_REQUIRED WORK_.
Please return, with no alterations, the lines below from the very first through the one that contains "of benign hippocampus".

_Data records_.
:::::

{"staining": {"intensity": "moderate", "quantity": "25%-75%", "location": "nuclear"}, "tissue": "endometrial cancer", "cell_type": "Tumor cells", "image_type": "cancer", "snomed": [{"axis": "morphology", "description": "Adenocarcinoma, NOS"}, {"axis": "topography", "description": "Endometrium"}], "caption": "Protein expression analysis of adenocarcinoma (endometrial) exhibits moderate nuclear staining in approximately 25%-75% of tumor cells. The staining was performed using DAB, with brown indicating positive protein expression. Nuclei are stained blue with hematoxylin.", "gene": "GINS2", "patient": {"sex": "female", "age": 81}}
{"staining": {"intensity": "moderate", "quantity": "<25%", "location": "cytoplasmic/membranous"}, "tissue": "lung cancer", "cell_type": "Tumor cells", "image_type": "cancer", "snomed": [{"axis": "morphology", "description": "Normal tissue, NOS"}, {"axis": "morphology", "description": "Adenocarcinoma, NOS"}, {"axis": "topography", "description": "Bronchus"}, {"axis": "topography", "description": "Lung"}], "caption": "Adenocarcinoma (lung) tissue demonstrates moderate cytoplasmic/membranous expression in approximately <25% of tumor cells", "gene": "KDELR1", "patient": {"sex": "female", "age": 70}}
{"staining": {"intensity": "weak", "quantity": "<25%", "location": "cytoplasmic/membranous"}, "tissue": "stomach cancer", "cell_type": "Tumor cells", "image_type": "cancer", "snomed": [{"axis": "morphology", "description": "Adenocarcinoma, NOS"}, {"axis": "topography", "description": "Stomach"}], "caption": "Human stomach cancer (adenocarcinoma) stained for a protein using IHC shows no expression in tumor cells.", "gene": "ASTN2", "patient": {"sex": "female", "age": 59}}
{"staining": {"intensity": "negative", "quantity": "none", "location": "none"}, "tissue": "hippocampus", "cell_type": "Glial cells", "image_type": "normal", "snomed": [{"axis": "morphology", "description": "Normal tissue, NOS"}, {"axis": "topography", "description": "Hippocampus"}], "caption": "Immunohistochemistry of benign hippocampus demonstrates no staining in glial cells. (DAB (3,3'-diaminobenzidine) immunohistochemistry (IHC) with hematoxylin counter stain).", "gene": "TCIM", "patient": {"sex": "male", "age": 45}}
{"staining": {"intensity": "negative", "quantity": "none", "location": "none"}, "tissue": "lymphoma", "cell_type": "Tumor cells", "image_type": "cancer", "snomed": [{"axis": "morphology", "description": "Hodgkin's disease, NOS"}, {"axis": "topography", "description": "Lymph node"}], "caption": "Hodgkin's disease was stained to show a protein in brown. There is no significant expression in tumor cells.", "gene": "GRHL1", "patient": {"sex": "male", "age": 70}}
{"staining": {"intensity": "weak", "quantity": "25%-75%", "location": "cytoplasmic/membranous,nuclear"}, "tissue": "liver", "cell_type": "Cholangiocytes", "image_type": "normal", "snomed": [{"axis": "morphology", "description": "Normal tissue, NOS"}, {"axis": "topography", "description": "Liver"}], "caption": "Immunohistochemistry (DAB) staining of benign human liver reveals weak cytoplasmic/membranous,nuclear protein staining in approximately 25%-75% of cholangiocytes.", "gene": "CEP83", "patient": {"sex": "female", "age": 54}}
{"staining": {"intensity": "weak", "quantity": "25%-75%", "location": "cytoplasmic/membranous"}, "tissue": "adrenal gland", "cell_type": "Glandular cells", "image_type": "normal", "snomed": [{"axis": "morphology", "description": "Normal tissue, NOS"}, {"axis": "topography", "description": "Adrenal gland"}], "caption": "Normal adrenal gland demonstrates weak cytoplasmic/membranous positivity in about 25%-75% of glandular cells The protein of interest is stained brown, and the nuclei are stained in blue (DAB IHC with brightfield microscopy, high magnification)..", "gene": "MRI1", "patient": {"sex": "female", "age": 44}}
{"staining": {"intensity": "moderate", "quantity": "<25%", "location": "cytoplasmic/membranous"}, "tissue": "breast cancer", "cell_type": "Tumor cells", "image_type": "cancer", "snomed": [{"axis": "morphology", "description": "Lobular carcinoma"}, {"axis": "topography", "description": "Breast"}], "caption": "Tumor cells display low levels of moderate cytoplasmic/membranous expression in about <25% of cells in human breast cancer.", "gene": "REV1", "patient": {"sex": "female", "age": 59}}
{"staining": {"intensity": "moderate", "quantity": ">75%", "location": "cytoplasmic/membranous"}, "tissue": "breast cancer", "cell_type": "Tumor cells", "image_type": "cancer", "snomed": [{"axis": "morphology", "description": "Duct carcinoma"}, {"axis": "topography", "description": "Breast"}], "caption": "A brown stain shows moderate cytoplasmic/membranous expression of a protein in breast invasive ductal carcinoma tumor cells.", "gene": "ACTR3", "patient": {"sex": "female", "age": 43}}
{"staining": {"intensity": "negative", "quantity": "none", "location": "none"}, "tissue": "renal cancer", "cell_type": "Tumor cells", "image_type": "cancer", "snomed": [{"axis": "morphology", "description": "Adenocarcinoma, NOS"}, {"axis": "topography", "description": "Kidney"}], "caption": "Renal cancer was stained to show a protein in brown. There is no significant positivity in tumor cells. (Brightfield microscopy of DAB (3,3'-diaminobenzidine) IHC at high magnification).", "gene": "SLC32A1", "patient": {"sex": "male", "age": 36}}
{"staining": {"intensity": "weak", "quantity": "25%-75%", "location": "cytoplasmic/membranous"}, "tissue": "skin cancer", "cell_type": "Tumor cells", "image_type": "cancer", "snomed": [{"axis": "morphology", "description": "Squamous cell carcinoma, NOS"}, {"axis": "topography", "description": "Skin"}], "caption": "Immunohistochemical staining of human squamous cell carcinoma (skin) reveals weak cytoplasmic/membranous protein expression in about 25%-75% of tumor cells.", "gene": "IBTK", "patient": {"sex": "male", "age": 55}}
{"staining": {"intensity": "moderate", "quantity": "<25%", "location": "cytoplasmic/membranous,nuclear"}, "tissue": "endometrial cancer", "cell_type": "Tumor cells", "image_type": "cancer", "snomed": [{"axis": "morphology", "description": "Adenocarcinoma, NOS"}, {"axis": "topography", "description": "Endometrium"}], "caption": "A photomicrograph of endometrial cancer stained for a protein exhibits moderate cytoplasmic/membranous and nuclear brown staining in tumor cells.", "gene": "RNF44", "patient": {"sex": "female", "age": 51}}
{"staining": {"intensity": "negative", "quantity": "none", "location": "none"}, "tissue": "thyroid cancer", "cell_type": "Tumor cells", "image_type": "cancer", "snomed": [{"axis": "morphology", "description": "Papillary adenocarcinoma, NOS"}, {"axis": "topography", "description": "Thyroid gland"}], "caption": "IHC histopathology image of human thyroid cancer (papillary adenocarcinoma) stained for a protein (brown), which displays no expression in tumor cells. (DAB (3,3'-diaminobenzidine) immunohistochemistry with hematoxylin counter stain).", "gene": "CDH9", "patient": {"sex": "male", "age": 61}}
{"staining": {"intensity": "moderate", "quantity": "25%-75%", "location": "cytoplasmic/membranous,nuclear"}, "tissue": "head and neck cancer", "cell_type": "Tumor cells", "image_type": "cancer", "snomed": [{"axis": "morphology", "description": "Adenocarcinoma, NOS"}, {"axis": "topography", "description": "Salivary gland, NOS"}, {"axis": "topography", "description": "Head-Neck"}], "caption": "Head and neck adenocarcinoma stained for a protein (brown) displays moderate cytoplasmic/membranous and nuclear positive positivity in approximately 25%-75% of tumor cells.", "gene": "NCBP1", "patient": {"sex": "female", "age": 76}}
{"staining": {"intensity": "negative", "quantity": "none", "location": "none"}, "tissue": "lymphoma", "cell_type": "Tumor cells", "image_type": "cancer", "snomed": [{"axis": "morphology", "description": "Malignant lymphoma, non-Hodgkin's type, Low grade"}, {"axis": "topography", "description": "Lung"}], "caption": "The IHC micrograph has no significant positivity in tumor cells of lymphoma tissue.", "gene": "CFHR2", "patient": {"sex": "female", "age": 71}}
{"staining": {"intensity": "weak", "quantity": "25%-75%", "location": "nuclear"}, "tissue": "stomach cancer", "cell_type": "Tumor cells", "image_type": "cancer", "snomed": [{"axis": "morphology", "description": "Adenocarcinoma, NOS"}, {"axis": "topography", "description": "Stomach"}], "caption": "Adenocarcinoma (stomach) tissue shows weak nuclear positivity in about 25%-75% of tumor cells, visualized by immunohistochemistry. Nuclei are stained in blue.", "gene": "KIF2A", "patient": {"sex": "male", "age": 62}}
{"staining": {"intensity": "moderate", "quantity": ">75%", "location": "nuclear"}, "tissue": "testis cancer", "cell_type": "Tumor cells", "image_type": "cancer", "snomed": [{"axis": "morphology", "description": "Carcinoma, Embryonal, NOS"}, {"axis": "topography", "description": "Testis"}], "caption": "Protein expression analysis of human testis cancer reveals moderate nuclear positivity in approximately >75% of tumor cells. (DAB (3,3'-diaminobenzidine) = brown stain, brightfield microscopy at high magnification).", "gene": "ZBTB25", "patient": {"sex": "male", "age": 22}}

:::::

_WRITTEN RESPONSE_.
{"staining": {"intensity": "moderate", "quantity": "25%-75%", "location": "nuclear"}, "tissue": "endometrial cancer", "cell_type": "Tumor cells", "image_type": "cancer", "snomed": [{"axis": "morphology", "description": "Adenocarcinoma, NOS"}, {"axis": "topography", "description": "Endometrium"}], "caption": "Protein expression analysis of adenocarcinoma (endometrial) exhibits moderate nuclear staining in approximately 25%-75% of tumor cells. The staining was performed using DAB, with brown indicating positive protein expression. Nuclei are stained blue with hematoxylin.", "gene": "GINS2", "patient": {"sex": "female", "age": 81}}
{"staining": {"intensity": "moderate", "quantity": "<25%", "location": "cytoplasmic/membranous"}, "tissue": "lung cancer", "cell_type": "Tumor cells", "image_type": "cancer", "snomed": [{"axis": "morphology", "description": "Normal tissue, NOS"}, {"axis": "morphology", "description": "Adenocarcinoma, NOS"}, {"axis": "topography", "description": "Bronchus"}, {"axis": "topography", "description": "Lung"}], "caption": "Adenocarcinoma (lung) tissue demonstrates moderate cytoplasmic/membranous expression in approximately <25% of tumor cells", "gene": "KDELR1", "patient": {"sex": "female", "age": 70}}
{"staining": {"intensity": "weak", "quantity": "<25%", "location": "cytoplasmic/membranous"}, "tissue": "stomach cancer", "cell_type": "Tumor cells", "image_type": "cancer", "snomed": [{"axis": "morphology", "description": "Adenocarcinoma, NOS"}, {"axis": "topography", "description": "Stomach"}], "caption": "Human stomach cancer (adenocarcinoma) stained for a protein using IHC shows no expression in tumor cells.", "gene": "ASTN2", "patient": {"sex": "female", "age": 59}}
{"staining": {"intensity": "negative", "quantity": "none", "location": "none"}, "tissue": "hippocampus", "cell_type": "Glial cells", "image_type": "normal", "snomed": [{"axis": "morphology", "description": "Normal tissue, NOS"}, {"axis": "topography", "description": "Hippocampus"}], "caption": "Immunohistochemistry of benign hippocampus demonstrates no staining in glial cells. (DAB (3,3'-diaminobenzidine) immunohistochemistry (IHC) with hematoxylin counter stain).", "gene": "TCIM", "patient": {"sex": "male", "age": 45}}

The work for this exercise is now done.